Directly to the south of East Capitol Street is A Street SE, an equally as texturally-rich and formidable but much quieter companion. I enjoy walking down this street because the homes are set close to the sidewalk, allowing you to capture more of the architectural spirit and detail. Whereas East Capitol has a very long wingspan, stretching from Lincoln Park on 12th Street all the way to the Capitol Building, A Street SE thrives between 2nd Street and 8th Street.
There is something for everyone’s taste along A Street – homes burst with personality, such as the Tiffany-blue colored house between 6th and 7th (2B), as well as a handful of homes that truly look like castles. One of my favorite homes is 628 A Street SE (2A) – the colors are simple and refined, which is usually what my palette gravitates towards. If you look closely during your journey across A Street SE, you’ll notice tiny spaces between homes that open up into grand backyards, like little urban oases tucked within folds of the city.
On your walk, don’t forget to look up, because often the most striking and ornate details can be found along the roofline. One of my favorite moments can be found at 414 A Street SE (2C) – the set of three homes shares the same stature and posture, and their color contrasts beautifully against the sky.
8th Street SE / Barrack’s Row
Notable stops: Eastern Market (3A), a guy playing cello on his front porch (3B), Little Pearl (3C), Navy Barrack’s (3D), Rose’s Luxury (3E), Gingko Gardens (3G), District Doughnut (3F).
Unlike the first two routes, 8th Street is truly a thoroughfare, with residences sprinkled throughout retail destinations. As you head south from East Capitol and cross North Carolina Avenue, you’ll see the face of Eastern Market (3A) peeking out from 7th Street – one day this area will return to the normal buzz of market stands and families milling about with fresh donuts and basil in tow. Though the retail activity begins with Eastern Market, the vibrancy truly picks up after Penn Ave, where the street texture shifts from concrete to cobblestone and locally-loved places like District Doughnut (3F) and Rose’s Luxury (3E) soften the architectural edges of the Navy Barracks (3D) to the East.

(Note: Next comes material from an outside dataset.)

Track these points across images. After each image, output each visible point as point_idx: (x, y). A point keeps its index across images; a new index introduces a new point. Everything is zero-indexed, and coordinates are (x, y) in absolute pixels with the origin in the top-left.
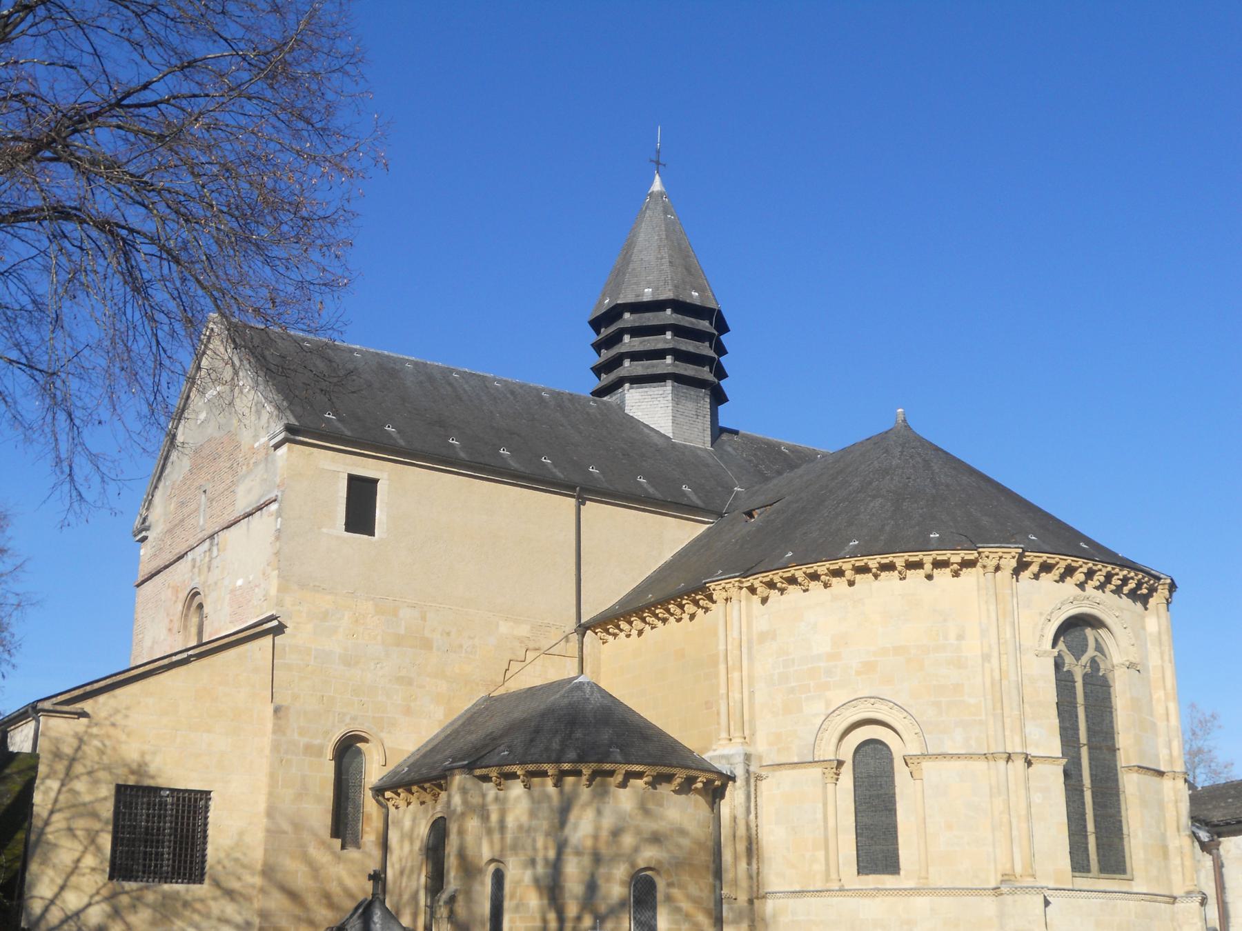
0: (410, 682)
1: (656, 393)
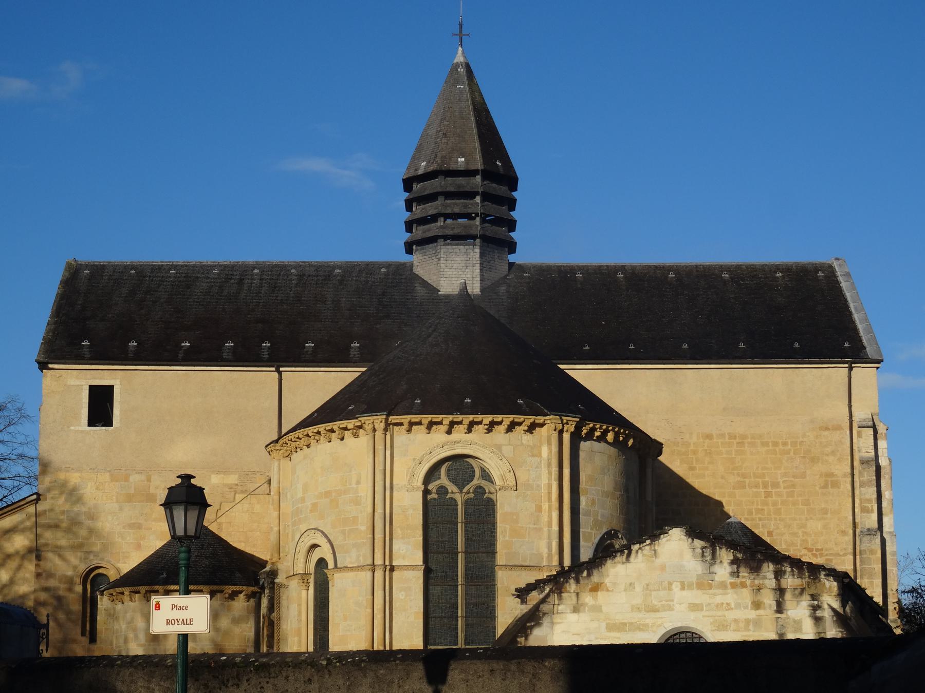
0: (139, 526)
1: (431, 252)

There are two detours near 8th Street that I frequent. Little Pearl (3C) is my favorite local spot for coffee, or my personal favorite, a banana-nutmeg latte and a sweet potato donut. A few blocks further south, you’ll find Ginkgo Gardens (3G), a plant nursery whose seams burst with plants and flowers.
These are only a few routes within Capitol Hill’s vibrant urban fabric, and though I have my go-to walking routes memorized just like my coffee order, finding new paths that lead to new discoveries is just as enjoyable and finally coming to know a place as well as you know a friend. So, dust off your fanny pack, put on some sunscreen, and get walking! There is so much to discover in the city and stories that these rowhomes are waiting to tell.